Ihr Ruf als Ärztin war makellos, sie war perfekt, in der Diagnose wie im Gespräch, ohne je steril oder gar geschäftsmäßig zu wirken. Und alles, der Kummer, die Schmerzen anderer, schienen an ihr abzugleiten: „Es gibt aber solche, die um so sauberer werden, je mehr sie den Schmutz des Alltags kennen lernen…“

Hingelebt hat sie auf die Urlaube. Immer gemeinsam mit den Eltern. Im Autoreisezug nach Genua, dann weiter nach Sardinien. Bis zum Tod der Mutter, jedes Jahr, über dreißig Jahre, immer Sardinien, vier bis sechs Wochen. Strand, Essen, Strand, Freunde. Im Winter die Seiser Alm, Skifahren. In späteren Jahren dann Venedig. Und die große Liebe des Alters, die Toscana. Sehnsuchtsorte, die sie nie mit einem Mann bereiste.
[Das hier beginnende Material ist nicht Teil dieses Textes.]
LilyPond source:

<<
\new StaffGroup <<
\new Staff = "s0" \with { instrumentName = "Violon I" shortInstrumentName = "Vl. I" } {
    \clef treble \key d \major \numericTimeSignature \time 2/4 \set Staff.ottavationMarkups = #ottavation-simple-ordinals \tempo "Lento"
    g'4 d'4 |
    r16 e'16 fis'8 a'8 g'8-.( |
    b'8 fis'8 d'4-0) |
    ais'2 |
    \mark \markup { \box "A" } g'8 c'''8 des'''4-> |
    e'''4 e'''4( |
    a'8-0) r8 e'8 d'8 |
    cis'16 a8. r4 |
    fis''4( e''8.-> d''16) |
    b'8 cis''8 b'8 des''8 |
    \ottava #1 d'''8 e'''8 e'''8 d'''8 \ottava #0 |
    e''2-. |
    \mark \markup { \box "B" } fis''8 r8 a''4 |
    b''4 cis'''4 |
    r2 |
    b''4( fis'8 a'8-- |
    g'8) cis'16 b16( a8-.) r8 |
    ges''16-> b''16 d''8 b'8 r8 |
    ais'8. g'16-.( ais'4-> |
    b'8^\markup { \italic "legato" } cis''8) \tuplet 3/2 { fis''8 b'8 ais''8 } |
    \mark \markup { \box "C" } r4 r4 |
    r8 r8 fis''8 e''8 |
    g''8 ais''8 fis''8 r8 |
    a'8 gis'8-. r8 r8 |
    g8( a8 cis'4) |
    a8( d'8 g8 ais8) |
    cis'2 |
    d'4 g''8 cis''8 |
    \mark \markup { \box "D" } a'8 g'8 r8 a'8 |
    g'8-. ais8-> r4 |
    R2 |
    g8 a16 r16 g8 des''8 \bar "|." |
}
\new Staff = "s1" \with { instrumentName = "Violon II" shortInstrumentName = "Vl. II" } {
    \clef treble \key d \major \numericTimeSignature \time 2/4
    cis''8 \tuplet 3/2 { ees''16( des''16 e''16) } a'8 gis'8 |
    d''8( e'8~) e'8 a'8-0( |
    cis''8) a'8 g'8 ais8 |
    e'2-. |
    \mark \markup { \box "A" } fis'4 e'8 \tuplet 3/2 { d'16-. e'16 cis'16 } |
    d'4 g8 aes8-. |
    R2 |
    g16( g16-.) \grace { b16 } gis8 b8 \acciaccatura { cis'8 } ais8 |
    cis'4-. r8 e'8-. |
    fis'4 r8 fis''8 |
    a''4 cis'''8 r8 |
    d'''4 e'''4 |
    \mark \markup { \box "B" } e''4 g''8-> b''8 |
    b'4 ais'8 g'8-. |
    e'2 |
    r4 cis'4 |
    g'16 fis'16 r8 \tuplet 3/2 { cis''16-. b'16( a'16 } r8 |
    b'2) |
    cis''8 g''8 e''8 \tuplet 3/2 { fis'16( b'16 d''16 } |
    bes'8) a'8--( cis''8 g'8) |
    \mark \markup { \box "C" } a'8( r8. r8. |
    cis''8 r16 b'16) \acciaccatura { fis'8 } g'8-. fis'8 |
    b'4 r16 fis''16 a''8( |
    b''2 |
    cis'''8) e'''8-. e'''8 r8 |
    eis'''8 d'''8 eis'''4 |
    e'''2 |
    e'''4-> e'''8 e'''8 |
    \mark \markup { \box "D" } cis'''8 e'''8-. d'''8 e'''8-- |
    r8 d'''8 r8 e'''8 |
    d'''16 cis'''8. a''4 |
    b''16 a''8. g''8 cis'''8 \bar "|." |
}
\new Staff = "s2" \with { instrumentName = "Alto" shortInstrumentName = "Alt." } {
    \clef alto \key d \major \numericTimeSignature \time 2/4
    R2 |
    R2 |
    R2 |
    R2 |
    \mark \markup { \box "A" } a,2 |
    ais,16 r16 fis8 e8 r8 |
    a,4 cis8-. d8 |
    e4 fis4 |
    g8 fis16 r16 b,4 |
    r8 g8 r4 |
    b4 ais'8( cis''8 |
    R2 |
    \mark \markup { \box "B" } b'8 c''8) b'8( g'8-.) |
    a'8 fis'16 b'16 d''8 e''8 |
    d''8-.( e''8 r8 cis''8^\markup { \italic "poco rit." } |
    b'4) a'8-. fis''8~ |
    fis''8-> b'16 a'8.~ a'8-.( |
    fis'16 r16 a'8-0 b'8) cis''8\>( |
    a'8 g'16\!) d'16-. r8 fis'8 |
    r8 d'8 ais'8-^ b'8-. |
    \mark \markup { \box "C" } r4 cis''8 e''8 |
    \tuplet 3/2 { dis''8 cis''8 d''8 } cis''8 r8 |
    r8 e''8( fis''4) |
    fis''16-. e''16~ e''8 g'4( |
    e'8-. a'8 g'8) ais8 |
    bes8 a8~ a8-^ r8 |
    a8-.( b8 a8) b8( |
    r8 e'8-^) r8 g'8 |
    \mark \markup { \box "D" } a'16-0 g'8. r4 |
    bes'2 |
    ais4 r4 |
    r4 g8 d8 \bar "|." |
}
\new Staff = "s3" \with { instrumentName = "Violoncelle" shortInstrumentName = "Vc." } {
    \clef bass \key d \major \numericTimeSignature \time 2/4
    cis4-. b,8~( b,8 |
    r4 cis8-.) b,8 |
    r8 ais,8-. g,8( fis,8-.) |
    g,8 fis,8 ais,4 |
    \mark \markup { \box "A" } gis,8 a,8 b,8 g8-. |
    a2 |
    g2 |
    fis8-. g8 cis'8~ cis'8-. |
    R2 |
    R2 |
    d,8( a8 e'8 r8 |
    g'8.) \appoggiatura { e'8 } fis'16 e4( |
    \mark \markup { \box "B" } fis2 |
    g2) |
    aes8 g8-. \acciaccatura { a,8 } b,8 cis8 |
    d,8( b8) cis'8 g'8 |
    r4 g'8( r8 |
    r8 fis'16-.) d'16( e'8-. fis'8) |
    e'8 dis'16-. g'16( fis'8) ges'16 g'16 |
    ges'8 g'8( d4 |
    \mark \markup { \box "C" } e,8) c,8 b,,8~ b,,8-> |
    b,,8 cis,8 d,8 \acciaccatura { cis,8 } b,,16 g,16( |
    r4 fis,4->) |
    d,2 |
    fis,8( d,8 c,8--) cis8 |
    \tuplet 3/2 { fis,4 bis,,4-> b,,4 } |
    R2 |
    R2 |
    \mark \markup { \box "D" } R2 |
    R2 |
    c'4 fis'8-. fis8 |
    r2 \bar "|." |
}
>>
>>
Sie war sehr begehrt. Aber ihr Begehren blieb unverbindlich. Ein einziges Mal war es anders, da liebte sie: einen italienischen Kapitän – obwohl er verheiratet war, oder vielleicht gerade deshalb.

Also blieb sie allein. Und manchmal fehlte ihr, wenn sie nach Hause kam, die Schulter, an die sie sich lehnen konnte, das gab sie offen zu.

Sie hatte enge Freunde. Aber sie war nicht mehr auf der Suche. Schon gar nicht nach dem frühen Tod der Mutter. Seitdem waren sie und ihr Vater unentrinnbar aufeinander angewiesen. Und dann waren da noch die Hunde, die nur dazu dienten, sie selbst an die Kette zu legen. Englische Doggen, nicht leicht zu pflegen, Dolly, Polly, Robbi, für die eigens ein Zimmer hergerichtet war.

Alles geordnet, alles erstarrt in Ordnung. Als sie dann doch noch einmal hätte anfangen können, für sich selbst zu leben, war es zu spät. Nach dem Tod des Vaters blieb ihr selbst kaum noch ein Jahr.

So lange es ging, hat sie die Krankheit vor anderen verheimlicht, sie wollte niemandem zur Last fallen.

Eine Meisterin des Arrangements, im Leben, im Haushalt, im Garten. In ihrem Ferienhaus, dem angemieteten, hat sie selbst die Kacheln im Bad bemalt, jedes Detail in der Wohnung stimmte, das war ihr Beruhigung bis zuletzt.

Sie hatte keinen Schrecken vor dem Tod, aber auch keinen Kampfeswillen mehr weiterzuleben. Ganz wie Tschechow, der Schwerkranke: „…ich habe keine große Lust mehr zu leben! Freilich bin ich auch nicht bereit zum Sterben, aber das Leben ist mir wirklich auch ein wenig lästig geworden. Mit einem Wort: Meine Seele ist gleichsam in einem gefrorenen Traum erstarrt“.

Ihr Traum: Kinder, nicht die eigenen, die Enkelkinder ihrer besten Freundin, die in ihrem Garten spielten, nicht dem eigenen Garten, dem angemieteten Garten in Krakow am See, ihrem letzten Sehnsuchtsort.